Can this really be the last that we will hear from Georgie Fame? Possibly so, but he has certainly left us on a musical high. There will, of course, be the regular re-issues of earlier material to enjoy and, in fact, the aforementioned ‘Sound Venture’ is due for re-issue in November.

Alan Musson

Leigh born singer Georgie Fame has enjoyed a lengthy and successful career stretching back to the early 1960s when he was a regular keyboardist at the cult Flamingo club in London’s Soho scene and later at Ronnie Scott’s, as well as enjoying pop chart hits including the immortal, ‘Yeah! Yeah!’. This album is reputedly his very last studio recording and if that does prove to be the case, and he is always welcome to break that pledge, then at the very least we will have gone out on an artistic high. Each song has a subtitle, which seems to reflect a specific personality of character, and maybe reflective of a different musical facet of Fame’s own armoury. In musical terms, the music covers much of the stylistic changes that Fame has undergone throughout his career and that means influences ranging from ska and R &B to calypso, blues and soul-jazz, to name but a few. Surrounded by a stellar cast of musicians including Guy Barker on trumpet, Alan Skidmore (sadly one of his final appearances before his recent passing), and Anthony Kerr on vibes, Fame is in fine form throughout with his creative brand of songwriting an additional treat.

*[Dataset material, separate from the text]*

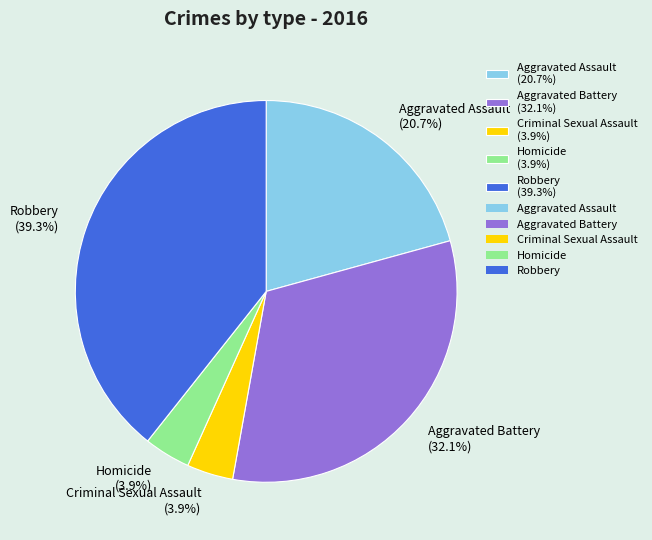

How many slices are in this pie chart?

5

Big band boogie greets the listener on, ‘The diary blues (the diarist)’ where the leader operates on vocals, Hammond and piano. He strikes a decidedly uplifting tone on the Caribbean big band jam of, ‘De Caribbean way’ (the fantasist)’ and the horn phrasing hints at South African jazz and especially Abdullah Ibrahim on, ‘Uncle Ezra (the realist)’, with a lovely piano vamp and some soloing on vibes.

If Georgie Fame had to cite one seminal vocal influence, then it would surely be Mose Allison who towers over all other singers in Fame’s estimation (and there are many more who he revers) and fittingly there is a tribute to the latter on, ‘Mose knows (the catalyst)’ where horns and Hammond work in tandem. A more sensitive side to the Fame repertoire is showcased on the ballad, ‘Lost in a lover’s dream (the ecologist)’.

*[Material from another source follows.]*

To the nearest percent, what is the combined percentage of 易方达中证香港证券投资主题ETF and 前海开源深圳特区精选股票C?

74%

Interestingly, Fame adopts something of an Al Jarreau soul-jazz feel on, ‘My ship (the optimist)’ which has an attractive mid-tempo soulful groove and with Fame himself on Hammond organ, and with plenty of percussive support whereas it is another soul-jazz groove that is referenced on the excellent, ‘The Lurper (the isolationist)’.

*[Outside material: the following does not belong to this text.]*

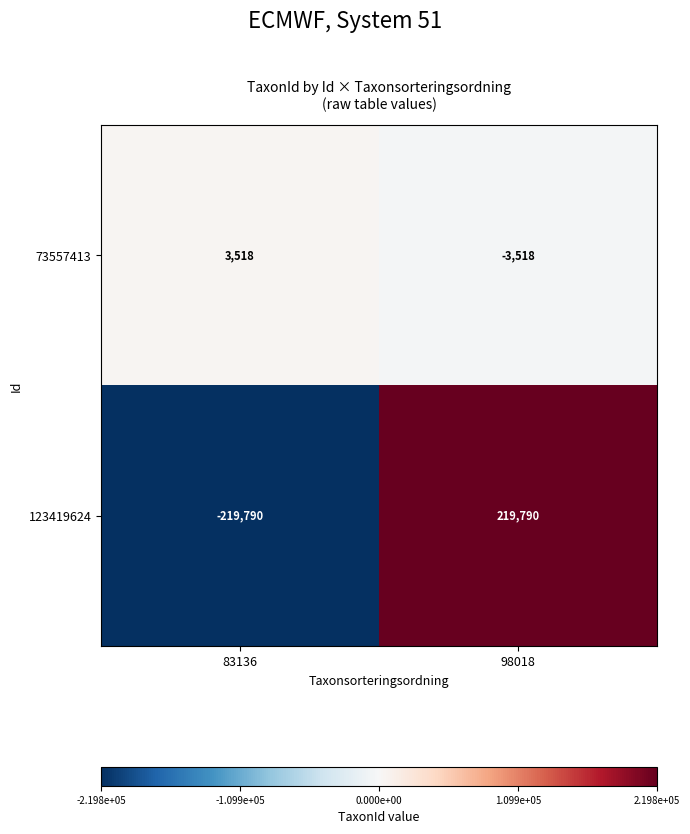

What is the total value across all series at 83136?

-216272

Crucially, and typical of the man, Georgie Fame is not so much looking back here, but rather looking forward with a new set of compositions to go out with listeners wanting more. For those who wish to re-examine his career, the Columbia back catalogue has been re-issued and is available individually, or a part of a larger box set edition. Neophytes should sample the Harry South Band recording first before moving on to the other albums.